The petition must be overruled, and the petitioner must pay the costs of the proceeding.

STONE, J.--As I understand the term "militia," found in the 15th and 16th clauses of section 8, article I, of the Confederate constitution, it does not mean that body of men, organized under State authority, who are known as State militia. The State might fail to make, or even to provide for, an organization of the militia; and still the right and power of the Confederate government to "call forth the militia, to execute the laws of the Confederate States, suppress insurrections, and repel invasions," would remain unimpaired. Clause 16 reserves "to the states respectively the appointment of the officers, and the authority of training the militia, according to the discipline prescribed by congress;" but all other powers are to be exercised by or under Confederate authority. I will not say the State authorities may not, if they will, be employed and aid in calling forth the militia; but such assistance is not necessary to the exercise of this power by the Confederate government. The State is armed with no power to defeat the call, by refusing to respond to it; but congress may disregard State agency altogether in the execution of this power, and provide for a direct call on the people, when either of the exigencies mentioned in the fifteenth clause arises. Congress has, also, the clear right to define and declare what persons shall be subject to militia duty, under the call of the Confederate government. A right which was frequently exercised under the government of the United States.--See Brightly's Digest, tit., "Militia."(p.113)

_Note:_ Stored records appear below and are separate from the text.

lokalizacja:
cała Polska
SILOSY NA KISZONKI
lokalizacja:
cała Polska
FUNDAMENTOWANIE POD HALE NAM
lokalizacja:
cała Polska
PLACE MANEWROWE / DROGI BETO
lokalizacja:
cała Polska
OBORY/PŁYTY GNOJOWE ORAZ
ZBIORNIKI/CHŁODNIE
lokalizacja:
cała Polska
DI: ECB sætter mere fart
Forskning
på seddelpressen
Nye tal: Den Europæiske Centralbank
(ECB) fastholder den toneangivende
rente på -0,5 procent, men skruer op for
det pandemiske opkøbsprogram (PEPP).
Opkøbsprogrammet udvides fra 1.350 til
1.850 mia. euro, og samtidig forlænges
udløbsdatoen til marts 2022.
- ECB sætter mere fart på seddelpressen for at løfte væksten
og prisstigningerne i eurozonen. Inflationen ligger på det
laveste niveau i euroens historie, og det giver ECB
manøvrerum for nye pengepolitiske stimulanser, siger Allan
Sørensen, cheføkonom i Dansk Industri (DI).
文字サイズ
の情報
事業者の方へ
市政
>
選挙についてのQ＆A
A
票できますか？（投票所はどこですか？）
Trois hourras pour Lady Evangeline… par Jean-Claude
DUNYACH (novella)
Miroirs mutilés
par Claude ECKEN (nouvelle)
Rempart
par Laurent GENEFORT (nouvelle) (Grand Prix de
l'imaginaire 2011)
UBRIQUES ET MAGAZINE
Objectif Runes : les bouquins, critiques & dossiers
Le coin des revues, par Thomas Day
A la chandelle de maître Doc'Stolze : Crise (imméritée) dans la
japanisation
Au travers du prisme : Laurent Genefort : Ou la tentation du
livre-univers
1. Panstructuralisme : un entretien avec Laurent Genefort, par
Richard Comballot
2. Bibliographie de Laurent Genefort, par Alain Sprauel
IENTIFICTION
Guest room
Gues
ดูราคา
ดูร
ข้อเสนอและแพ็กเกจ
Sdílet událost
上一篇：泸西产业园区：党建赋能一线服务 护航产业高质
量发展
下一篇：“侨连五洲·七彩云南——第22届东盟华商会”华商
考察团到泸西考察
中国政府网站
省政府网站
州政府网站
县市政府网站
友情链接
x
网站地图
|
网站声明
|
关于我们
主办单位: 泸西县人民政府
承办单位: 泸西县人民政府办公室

My construction of the word "militia," as found in the constitution, is, that it is not confined to any organization; but that its true and exact import is, that portion of the people who are capable of bearing arms--the arms-bearing population. This definition of the term will facilitate the solution of many of the disputed questions which have arisen on the construction of that part of the constitution which provides for calling forth the militia.

Having thus set myself right on the question of the construction of the term "militia," it is not my intention to offer any comments on the opinion of my brothers supra, some portions of which do not meet my approbation.